Trespass was a serious and forcible breach of the peace onto land that developed from the criminal law of felony. Trespass becomes a general term for almost all wrongful acts and defaults against a person, land, or chattels. It covered only direct damages due to physical contact. There are two main punishments: 1) amercement of a sum of money deetermined by at least two peers of the offender and 2) imprisonment in gaol redeemable by agreement to a fine after a couple of years in gaol. Another punishment was abjuration of a town or of the realm. In boroughs, an offending burgess may lose liberties or have to abjure their trade or craft. Pillory and tumbrel [e.g.ducking stool] was usual for bakers and alewives who broke the assizes of bread and beer, which was often.
The Royal Court had grown substantially and was not always presided over by the King. To avoid court agents from having too much discretionary power, there was a systematic procedure for bringing cases to the Royal Court. First, a plaintiff had to apply to the King's Chancery for a standardized writ into which the cause had to fit. The plaintiff had to pay a fee and provide a surety that the plea was brought in good faith. The progress of the suit was controlled at crucial points by precisely formulated writs to the sheriff, instructing him for instance, to put the disputed property under royal protection pending a decision, to impanel an assize and have it view the property in advance of the justices' arrival, to ascertain a point of fact material to the plea, or to summon a 'warrantor' to support a claim by the defendant.
The Royal Court kept a record on its cases on parchment kept rolled up: its "rolls". The oldest roll of 1194 is almost completely comprised of land cases.

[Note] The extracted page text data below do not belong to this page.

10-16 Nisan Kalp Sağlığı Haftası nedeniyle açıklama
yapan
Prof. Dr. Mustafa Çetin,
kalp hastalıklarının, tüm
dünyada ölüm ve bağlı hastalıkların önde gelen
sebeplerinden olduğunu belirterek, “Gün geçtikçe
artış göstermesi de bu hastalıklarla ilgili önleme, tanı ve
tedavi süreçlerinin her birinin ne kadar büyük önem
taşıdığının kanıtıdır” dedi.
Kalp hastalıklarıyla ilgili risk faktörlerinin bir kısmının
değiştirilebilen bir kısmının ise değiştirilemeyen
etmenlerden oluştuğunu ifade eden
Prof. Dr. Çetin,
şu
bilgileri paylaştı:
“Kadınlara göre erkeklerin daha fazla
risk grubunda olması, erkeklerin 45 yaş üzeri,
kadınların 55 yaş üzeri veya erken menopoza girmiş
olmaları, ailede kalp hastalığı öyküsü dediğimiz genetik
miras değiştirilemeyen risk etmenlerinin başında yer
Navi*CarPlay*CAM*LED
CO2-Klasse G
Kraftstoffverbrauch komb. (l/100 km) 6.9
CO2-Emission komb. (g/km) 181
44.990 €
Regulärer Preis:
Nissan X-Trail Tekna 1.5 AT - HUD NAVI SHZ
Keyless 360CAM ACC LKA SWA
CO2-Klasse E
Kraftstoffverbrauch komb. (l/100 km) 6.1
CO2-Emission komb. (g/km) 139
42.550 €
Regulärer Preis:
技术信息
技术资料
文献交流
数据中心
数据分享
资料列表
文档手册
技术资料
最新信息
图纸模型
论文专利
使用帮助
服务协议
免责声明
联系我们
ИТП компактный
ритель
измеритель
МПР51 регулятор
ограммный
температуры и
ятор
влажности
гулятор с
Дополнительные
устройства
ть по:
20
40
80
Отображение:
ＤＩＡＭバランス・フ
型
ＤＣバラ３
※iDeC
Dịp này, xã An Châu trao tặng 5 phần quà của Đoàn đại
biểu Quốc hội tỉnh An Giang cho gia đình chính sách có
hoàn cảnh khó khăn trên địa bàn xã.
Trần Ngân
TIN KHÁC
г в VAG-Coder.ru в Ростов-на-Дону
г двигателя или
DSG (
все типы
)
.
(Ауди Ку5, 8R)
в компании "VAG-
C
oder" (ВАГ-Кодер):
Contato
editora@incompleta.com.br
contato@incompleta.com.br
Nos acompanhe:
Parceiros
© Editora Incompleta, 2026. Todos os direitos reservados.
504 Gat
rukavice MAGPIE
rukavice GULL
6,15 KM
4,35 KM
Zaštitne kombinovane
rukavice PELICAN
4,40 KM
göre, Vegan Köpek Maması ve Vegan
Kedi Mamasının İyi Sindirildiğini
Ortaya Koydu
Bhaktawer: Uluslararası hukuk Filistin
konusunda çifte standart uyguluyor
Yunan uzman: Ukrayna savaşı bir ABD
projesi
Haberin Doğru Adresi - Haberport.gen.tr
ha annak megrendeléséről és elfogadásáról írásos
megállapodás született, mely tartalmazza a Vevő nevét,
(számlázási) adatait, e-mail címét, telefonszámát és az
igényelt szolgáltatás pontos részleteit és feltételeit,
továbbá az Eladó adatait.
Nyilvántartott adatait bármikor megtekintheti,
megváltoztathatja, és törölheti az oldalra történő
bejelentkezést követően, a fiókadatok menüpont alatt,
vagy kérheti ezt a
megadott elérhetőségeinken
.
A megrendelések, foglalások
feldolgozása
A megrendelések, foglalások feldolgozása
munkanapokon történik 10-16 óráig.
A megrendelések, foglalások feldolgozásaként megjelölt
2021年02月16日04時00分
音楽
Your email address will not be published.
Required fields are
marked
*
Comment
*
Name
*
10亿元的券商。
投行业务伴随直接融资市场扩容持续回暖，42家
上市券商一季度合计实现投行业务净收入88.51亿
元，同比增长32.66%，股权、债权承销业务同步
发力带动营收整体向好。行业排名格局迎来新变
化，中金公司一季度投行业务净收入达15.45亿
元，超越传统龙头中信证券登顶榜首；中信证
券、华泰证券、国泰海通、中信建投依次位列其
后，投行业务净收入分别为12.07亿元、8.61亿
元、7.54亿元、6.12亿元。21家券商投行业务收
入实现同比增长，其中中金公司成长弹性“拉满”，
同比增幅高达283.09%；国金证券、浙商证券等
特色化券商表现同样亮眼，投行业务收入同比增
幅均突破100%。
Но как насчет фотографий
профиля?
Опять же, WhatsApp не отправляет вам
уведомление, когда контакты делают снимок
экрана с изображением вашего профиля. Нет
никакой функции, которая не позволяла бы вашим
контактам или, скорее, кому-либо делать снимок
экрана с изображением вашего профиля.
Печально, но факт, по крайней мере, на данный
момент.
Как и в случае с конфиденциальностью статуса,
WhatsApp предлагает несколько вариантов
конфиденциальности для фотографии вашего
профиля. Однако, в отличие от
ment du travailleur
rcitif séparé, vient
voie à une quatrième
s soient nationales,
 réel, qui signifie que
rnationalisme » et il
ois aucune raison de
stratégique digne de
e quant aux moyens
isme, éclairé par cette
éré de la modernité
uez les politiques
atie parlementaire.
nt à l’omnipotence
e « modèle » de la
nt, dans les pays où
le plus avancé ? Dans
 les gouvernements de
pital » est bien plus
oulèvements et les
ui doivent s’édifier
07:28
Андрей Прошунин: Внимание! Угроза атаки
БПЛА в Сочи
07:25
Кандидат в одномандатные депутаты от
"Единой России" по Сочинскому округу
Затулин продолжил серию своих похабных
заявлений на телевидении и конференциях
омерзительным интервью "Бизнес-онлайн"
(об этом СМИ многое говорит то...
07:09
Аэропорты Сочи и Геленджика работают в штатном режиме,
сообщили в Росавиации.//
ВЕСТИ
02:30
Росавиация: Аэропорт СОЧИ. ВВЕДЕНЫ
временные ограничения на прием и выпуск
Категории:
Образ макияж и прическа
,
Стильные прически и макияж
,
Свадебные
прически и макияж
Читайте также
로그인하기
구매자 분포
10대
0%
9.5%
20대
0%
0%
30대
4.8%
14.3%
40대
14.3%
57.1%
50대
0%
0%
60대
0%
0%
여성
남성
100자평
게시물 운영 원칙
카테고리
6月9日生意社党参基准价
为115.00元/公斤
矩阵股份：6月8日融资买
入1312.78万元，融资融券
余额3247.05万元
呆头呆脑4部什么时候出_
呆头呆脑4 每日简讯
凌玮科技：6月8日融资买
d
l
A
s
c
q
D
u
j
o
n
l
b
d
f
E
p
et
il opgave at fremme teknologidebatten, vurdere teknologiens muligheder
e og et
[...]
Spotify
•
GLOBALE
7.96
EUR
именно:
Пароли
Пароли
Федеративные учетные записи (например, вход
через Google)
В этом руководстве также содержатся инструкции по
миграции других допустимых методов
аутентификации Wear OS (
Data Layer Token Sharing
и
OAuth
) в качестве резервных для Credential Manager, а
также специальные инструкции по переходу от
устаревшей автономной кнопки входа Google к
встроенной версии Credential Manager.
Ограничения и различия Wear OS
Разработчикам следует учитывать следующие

Anyone could appoint an agent, an "attorney", to appear in court on his behalf, it being assumed that the principal could not be present and royal authorization given. A wife could represent her husband. The principal was then bound by the actions of his agent. Gradually men appeared who made a business of representing whoever would employ them. The common law system became committed to the "adversary system" with the parties struggling judicially against each other.
The Royal Court took jurisdiction over issues of whether certain land was civil or ecclesiastical [assize utrum], and therefore whether the land owed services or payment to the Crown or not. It also heard issues of disturbance of advowson, a complex of rights to income from a church and to the selection of a parson for the church [assize of darrein [last] presentment]. By this assize, the identity of the patron who last presented an incumbent to a particular church could be discovered. Many churches had been built by a lord on his manor for his villeins. The lord had then appointed a parson and provided for his upkeep out of the income of the church. In later times, the lord's chosen parson was formally appointed by the bishop. By the 1100s, many lords had given their advowsons to abbeys. This procedure used twelve recognitors selected by the sheriff.
As before, the land of any person who had been outlawed or convicted of a felony escheated to his lord. His personal property, goods, and chattels became the King's. If he was executed, his heirs received nothing because they were of the same blood as the felon, which was corrupt: "corruption of the blood". The loss of civil rights and capacities after a sentence of death for felony or treason, which resulted in forfeiture of property and corruption of the blood, was called "attainder".
There were two courts of the sheriff: the shire court for civil and criminal matters and the sheriff's tourn for petty crime only. The shire and borough courts heard cases of felonies, accusations against freemen, tort, and debts. The knights made the county courts work as legal and administrative agencies of the Crown.
The manor court heard cases arising out of the unfree tenures of the lord's vassals. It also heard distraint, also called "distress", issues. Distraint was a landlord's method of forcing a tenant to perform the services of his fief. To distrain by the fief, a lord first obtained a judgment of his court. Otherwise, he distrained only by goods and chattels without judgment of his court. A distraint was merely a security to secure a person's services, if he agreed he owed them, or his attendance in court, if he did not agree that he owed them. Law and custom restricted the type of goods and chattels distrainable, and the time and manner of distraint. For instance, neither clothes, household utensils, nor a riding horse was distrainable. The lord could not use the chattels taken while they were in his custody. If cattle in custody were not accessible to the tenant, the lord had to feed them at his expense. The lord, if he were not the King, could not sell the chattel. This court also determined inheritance and dower issues.
The court of the vill enforced the village ordinances. The hundred court met twice a month and dealt with the petty crimes of lowly men in the neighborhood of a few vills.
Franchise courts had jurisdiction given by special royal grant, such as the Courts of the Chancellors of Oxford and Cambridge Universities.